Member of the Maine House of Representatives
- In office 1977–1986

Personal details
- Born: Merle Royte May 8, 1935 (age 91) Portland, Maine, U.S.
- Party: Democratic
- Spouse: Leonard Nelson
- Children: 3, including Judd Nelson
- Alma mater: Lesley College (B.A.) Harvard University (M.A.)
- Profession: Court mediator

= Merle Nelson =

American politician (born 1935)

Merle Nelson (born May 8, 1935) is an American politician and court mediator.
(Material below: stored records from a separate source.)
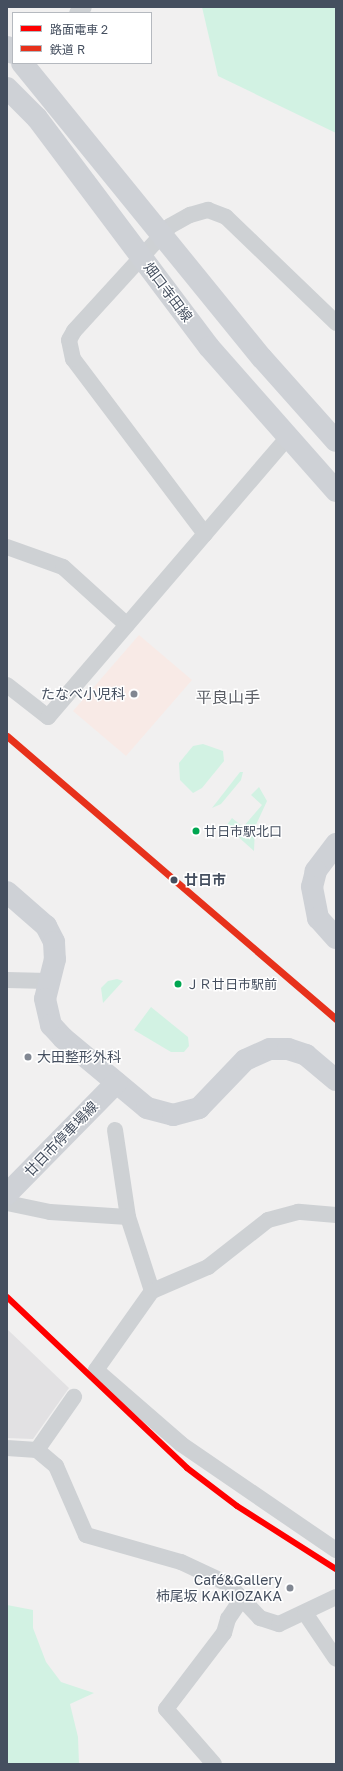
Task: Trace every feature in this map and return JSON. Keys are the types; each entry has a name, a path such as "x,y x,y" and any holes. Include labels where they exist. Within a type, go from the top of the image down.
{"street":[{"path":"23,64 262,358 336,441"},
{"name":"畑口寺田線","path":"7,88 37,118 209,347 287,438 336,491"},
{"path":"205,534 69,350 74,331 162,234 190,215 208,210 218,212 336,323"},
{"path":"7,685 48,717 287,438"},
{"path":"7,547 63,567 127,625"},
{"path":"336,844 316,871 312,887 318,918 336,938"},
{"path":"7,892 51,933 55,956 45,999 51,1025 116,1083 147,1108 173,1115 190,1112 206,1103 244,1060 270,1049 288,1049 306,1055 336,1080"},
{"path":"7,980 48,981"},
{"name":"廿日市停車場線","path":"7,1194 116,1083"},
{"path":"115,1130 128,1217 152,1291"},
{"path":"7,1204 50,1212 128,1217"},
{"path":"336,1215 298,1212 268,1220 208,1267 152,1291 96,1370 181,1444 336,1550"},
{"path":"37,1450 74,1397"},
{"path":"7,1448 37,1450 56,1466 86,1535 181,1562 228,1584 260,1618 279,1624 336,1597"},
{"path":"214,1764 166,1709 224,1632 228,1619 242,1598"},
{"path":"305,1613 336,1659"}],"shaded area":[{"name":"たなべ小児科","path":"139,635 192,680 126,756 73,711"},
{"path":"7,1329 69,1388 33,1439 7,1438"}],"green space":[{"path":"202,7 336,7 336,133 218,76"},
{"path":"203,744 223,751 224,761 202,788 193,793 180,780 179,763 193,746"},
{"path":"240,772 243,772 241,780 221,804 212,808"},
{"path":"259,787 267,801 255,827 254,851 226,826 232,818 243,827 262,805 251,795"},
{"path":"117,979 123,981 103,1003 101,988 108,981"},
{"path":"151,1007 188,1037 189,1046 184,1052 171,1052 134,1030"},
{"path":"7,1605 33,1610 33,1628 46,1662 61,1682 94,1693 70,1704 78,1737 79,1764 7,1764"}],"tram line":[{"name":"2","path":"7,1297 187,1468 237,1506 336,1569"}],"rail line":[{"name":"R","path":"7,736 336,1019"}],"place":[{"name":"たなべ小児科","path":"134,694"},
{"name":"廿日市駅北口","path":"196,831"},
{"name":"廿日市","path":"174,880"},
{"name":"ＪＲ廿日市駅前","path":"178,984"},
{"name":"大田整形外科","path":"28,1057"},
{"name":"Café&Gallery 柿尾坂 KAKIOZAKA","path":"290,1588"}],"district":[{"name":"平良山手","path":"228,697"}]}
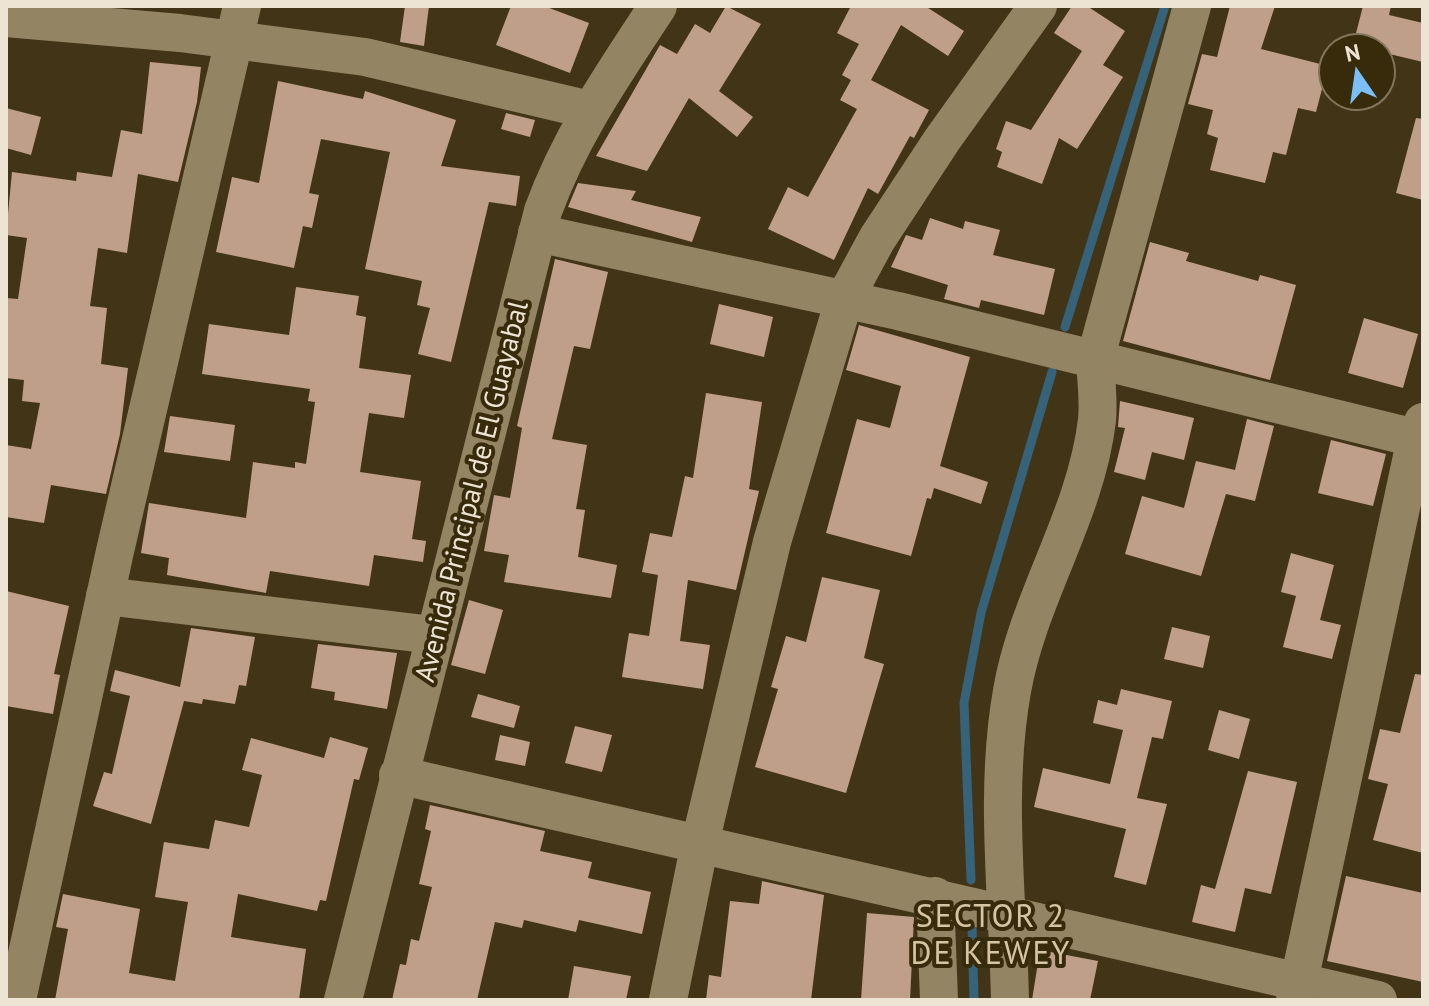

==Early life and education==
Nelson, of Jewish ancestry, was born and raised in Portland, Maine. She graduated from Deering High School in 1953. She earned a teaching degree from Lesley College in Cambridge, Massachusetts. She began teaching and earned a M.A. from Harvard University.

==Political career==
A Democrat, she served five terms in the Maine House of Representatives from 1977 to 1986. In 1977, while a first-term legislator, Nelson testified to the Subcommittee on Employment, Poverty, and Migratory Labor of the United States Congress on behalf of the Displaced Homemakers Act. Nelson played a leading role in helping establish Seeds of Peace international summer camp in Otisfield, Maine. In 2005, Governor John Baldacci nominated her to the board of trustees of the Maine Community College System. The Maine Centers for Women, Work, and Community's Merle Nelson Making a Difference award is named in her honor.

==Family==
She is married to a fellow Harvard alumnus Leonard Nelson, a Portland-based corporate attorney. They live in Falmouth Foreside, Maine. One of their children, Judd Nelson (born 1959), is a well-known television and film actor.